Data Migration Shard Merge Scenario

This document shows how to use Data Migration (DM) to migrate data to the downstream TiDB in the shard merge scenario.

The example used in this document is a simple scenario where sharded schemas and sharded tables of two data source MySQL instances need to be migrated to a downstream TiDB cluster.

For other scenarios, you can refer to Best Practices of Data Migration in the Shard Merge Scenario.

Data source instances

Assume that the data source structures are as follows:

Instance 1
Schema Tables
user information, log_bak
store_01 sale_01, sale_02
store_02 sale_01, sale_02
Instance 2
Schema Tables
user information, log_bak
store_01 sale_01, sale_02
store_02 sale_01, sale_02

Schema	Tables
user	information, log_bak
store_01	sale_01, sale_02
store_02	sale_01, sale_02

Schema	Tables
user	information, log_bak
store_01	sale_01, sale_02
store_02	sale_01, sale_02

Migration requirements

Merge the user.information tables to the downstream user.information table in TiDB.
Merge the store_{01|02}.sale_{01|02} tables in the above instances to the downstream store.sale table in TiDB.
Replicate user and store_{01|02} schemas but do not replicate the user.log_bak tables in the above instances.
Filter out all the delete operations in the store_{01|02}.sale_{01|02} table of the above instances and filter out the drop database operation in shemas.

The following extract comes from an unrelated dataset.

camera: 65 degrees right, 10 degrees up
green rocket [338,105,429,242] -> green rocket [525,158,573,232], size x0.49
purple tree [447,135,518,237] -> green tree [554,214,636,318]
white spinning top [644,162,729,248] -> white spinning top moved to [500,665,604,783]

The expected downstream schema after migration is as follows:

Schema	Tables
user	information
store	sale

Conflict check across sharded tables

Because migration requirements #1 and #2 involve the DM Shard Merge feature, data from multiple tables might cause conflicts between the primary keys or the unique keys. You need to check these sharded tables. For details, refer to Handle conflicts between primary keys or unique indexes across multiple sharded tables. In this example:

The table schema of user.information is

CREATE TABLE `information` (
  `id` bigint(20) NOT NULL AUTO_INCREMENT,
  `uid` bigint(20) DEFAULT NULL,
  `name` varchar(255) DEFAULT NULL,
  `data` varchar(255) DEFAULT NULL,
  PRIMARY KEY (`id`),
  UNIQUE KEY `uid` (`uid`)
) ENGINE=InnoDB DEFAULT CHARSET=latin1

In the above structure, column id is the primary key and column uid is the unique index. Column id has auto-increment attribute and if the ranges of tables overlap, data conflicts might occur. Column uid can ensure only a unique index exists globally. So, you can avoid column id by following the steps in the section Remove the PRIMARY KEY attribute from the column.

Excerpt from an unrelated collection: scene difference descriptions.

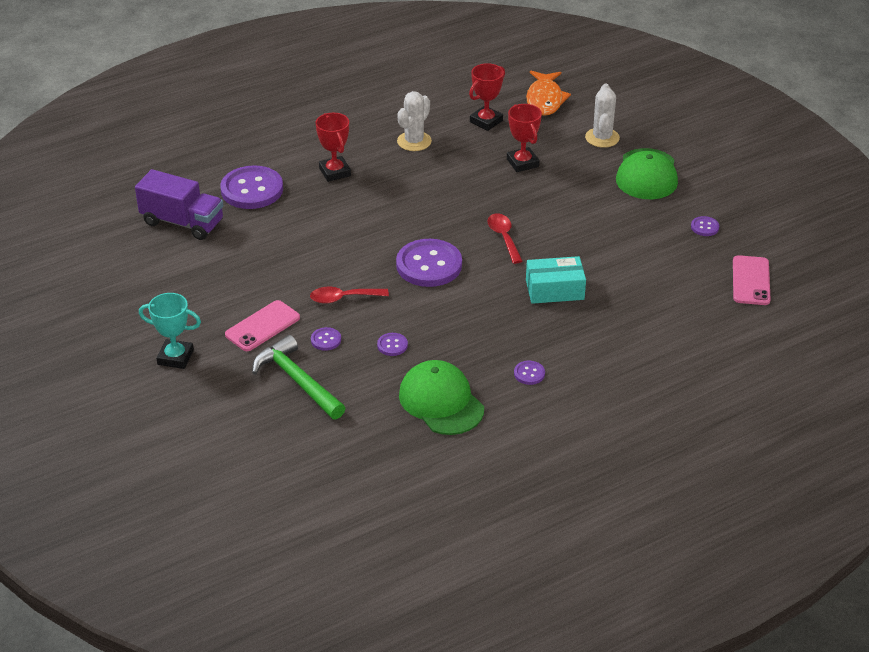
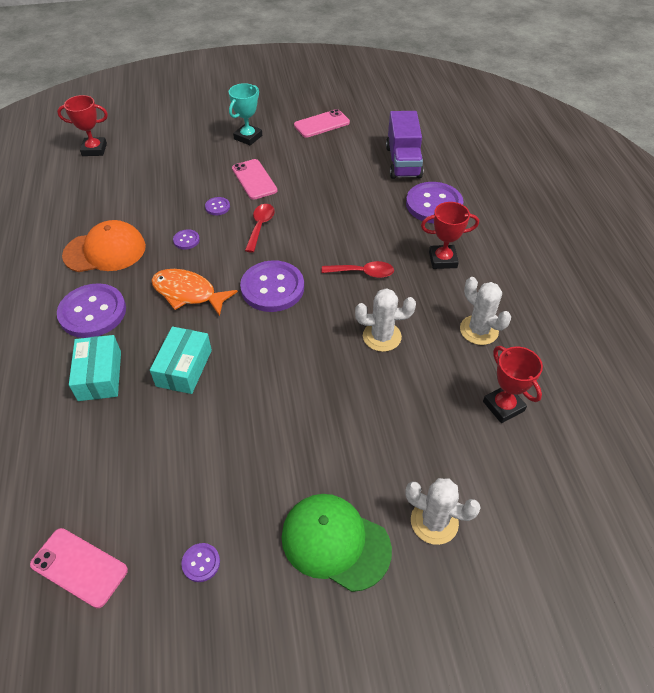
camera: 110 degrees right, 10 degrees up
purple truck [135,169,224,240] -> purple truck turned 45 degrees counterclockwise [386,111,423,179]
green hammer [252,335,345,419] -> none
green cap [399,360,484,435] -> orange cap [62,220,146,272]
red spoon [488,213,522,264] -> red spoon moved to [322,261,394,278]
red trophy [507,104,542,172] -> red trophy moved to [57,95,108,156]
purple button [514,361,545,385] -> purple button [57,283,126,338], size x2.29
orange fish [526,71,571,116] -> orange fish moved to [151,269,238,316]
none -> turquoise box [69,335,121,401]
none -> pink phone [294,109,350,138]
none -> white cactus [355,288,416,352]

The table schema of store_{01|02}.sale_{01|02} is

CREATE TABLE `sale_01` (
  `sid` bigint(20) NOT NULL,
  `pid` bigint(20) NOT NULL,
  `comment` varchar(255) DEFAULT NULL,
  PRIMARY KEY (`sid`),
  KEY `pid` (`pid`)
) ENGINE=InnoDB DEFAULT CHARSET=latin1

In the above structure, sid is the shard key, which can ensure that the same sid only exists in one sharded table. So no data conflict is caused and you do not need to perform extra operations.

Migration solution

To satisfy the migration requirements #1, you do not need to configure the table routing rule. You need to manually create a table based on the requirements in the section Remove the PRIMARY KEY attribute from the column:

CREATE TABLE `information` (
  `id` bigint(20) NOT NULL AUTO_INCREMENT,
  `uid` bigint(20) DEFAULT NULL,
  `name` varchar(255) DEFAULT NULL,
  `data` varchar(255) DEFAULT NULL,
  INDEX (`id`),
  UNIQUE KEY `uid` (`uid`)
) ENGINE=InnoDB DEFAULT CHARSET=latin1

And skip precheck in the configuration file:

ignore-checking-items: ["auto_increment_ID"]

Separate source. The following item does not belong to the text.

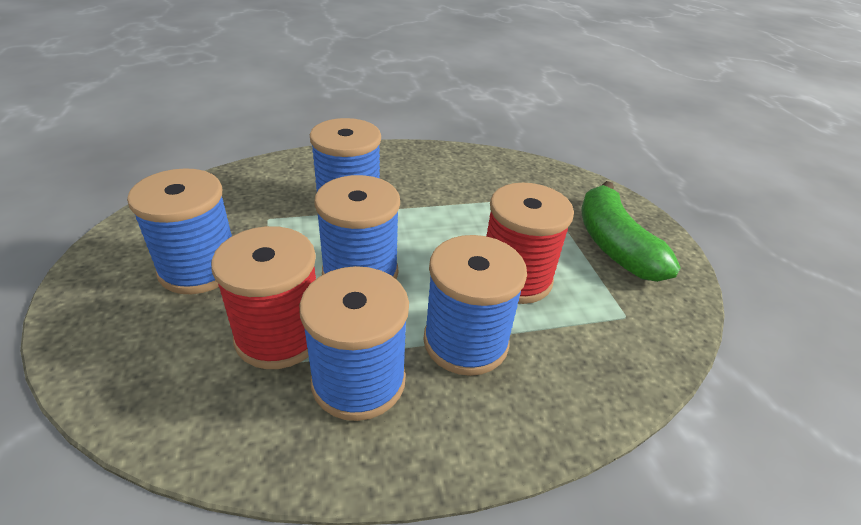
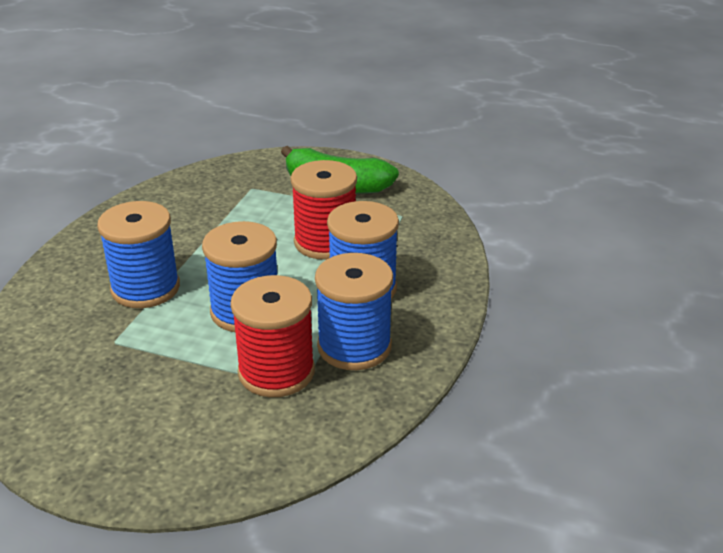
camera: 55 degrees left, 5 degrees down
blue spool [127,168,232,294] -> none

To satisfy the migration requirement #2, configure the table routing rule as follows:

routes:
  ...
  store-route-rule:
    schema-pattern: "store_*"
    target-schema: "store"
  sale-route-rule:
    schema-pattern: "store_*"
    table-pattern: "sale_*"
    target-schema: "store"
    target-table:  "sale"

To satisfy the migration requirements #3, configure the Block and allow table lists as follows:

block-allow-list:
  log-bak-ignored:
    do-dbs: ["user", "store_*"]
    ignore-tables:
    - db-name: "user"
      tbl-name: "log_bak"

To satisfy the migration requirement #4, configure the binlog event filter rule as follows:

filters:
  ...
  sale-filter-rule:     # filter out all deletion operations of all tables under store_* schema
    schema-pattern: "store_*"
    table-pattern: "sale_*"
    events: ["truncate table", "drop table", "delete"]
    action: Ignore
  store-filter-rule:   # filter out the deletion operation of store_* schema
    schema-pattern: "store_*"
    events: ["drop database"]
    action: Ignore

Migration task configuration

The complete configuration of the migration task is shown as follows. For more details, see Data Migration Task Configuration Guide.

name: "shard_merge"
task-mode: all                      # full data migration + incremental data migration
meta-schema: "dm_meta"
ignore-checking-items: ["auto_increment_ID"]

target-database:
  host: "192.168.0.1"
  port: 4000
  user: "root"
  password: ""

mysql-instances:
  -
    source-id: "instance-1"  # The ID of the data source and can be obtained from the data source configuration
    route-rules: ["store-route-rule", "sale-route-rule"] # Applies to the table route rules of this data source
    filter-rules: ["store-filter-rule" , "sale-filter-rule"] # Applies to the binlog event filter rules of this data source
    block-allow-list:  "log-bak-ignored"  # Applies to the block and allow lists of this data source
  -
    source-id: "instance-2"
    route-rules: ["store-route-rule", "sale-route-rule"]
    filter-rules: ["store-filter-rule", "sale-filter-rule"]
    block-allow-list:  "log-bak-ignored"

# Other common configs shared by all instances

routes:
  store-route-rule:
    schema-pattern: "store_*"
    target-schema: "store"
  sale-route-rule:
    schema-pattern: "store_*"
    table-pattern: "sale_*"
    target-schema: "store"
    target-table:  "sale"

filters:
  sale-filter-rule:
    schema-pattern: "store_*"
    table-pattern: "sale_*"
    events: ["truncate table", "drop table", "delete"]
    action: Ignore
  store-filter-rule:
    schema-pattern: "store_*"
    events: ["drop database"]
    action: Ignore

block-allow-list:
  log-bak-ignored:
    do-dbs: ["user", "store_*"]
    ignore-tables:
    - db-name: "user"
      tbl-name: "log_bak"